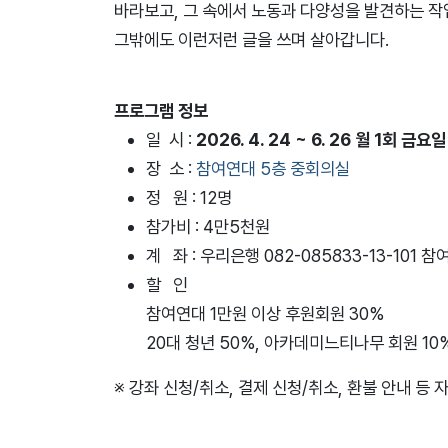
바라보고, 그 속에서 노동과 다양성을 발견하는 작
그밖에도 이런저런 글을 쓰며 살아갑니다.
프로그램 정보
일 시
:
2026. 4. 24 ~ 6. 26 월 1회 금요
장 소 :
참여연대 5층 중회의실
정 원 : 12명
참가비 : 4만5천원
계 좌 :
우리은행 082-085833-13-101 
할 인
참여연대 1만원 이상 후원회원 30%
20대 청년 50%, 아카데미느티나무 회원 10%
※ 강좌 신청/취소, 결제 신청/취소, 환불 안내 등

- EXERCISE INSTRUCTIONS: The whole listing must be restated word for word. Leave out any pictures.

- SOLUTION TO THIS PROBLEM:
바라보고, 그 속에서 노동과 다양성을 발견하는 작
그밖에도 이런저런 글을 쓰며 살아갑니다.
프로그램 정보
일 시
:
2026. 4. 24 ~ 6. 26 월 1회 금요
장 소 :
참여연대 5층 중회의실
정 원 : 12명
참가비 : 4만5천원
계 좌 :
우리은행 082-085833-13-101 
할 인
참여연대 1만원 이상 후원회원 30%
20대 청년 50%, 아카데미느티나무 회원 10%
※ 강좌 신청/취소, 결제 신청/취소, 환불 안내 등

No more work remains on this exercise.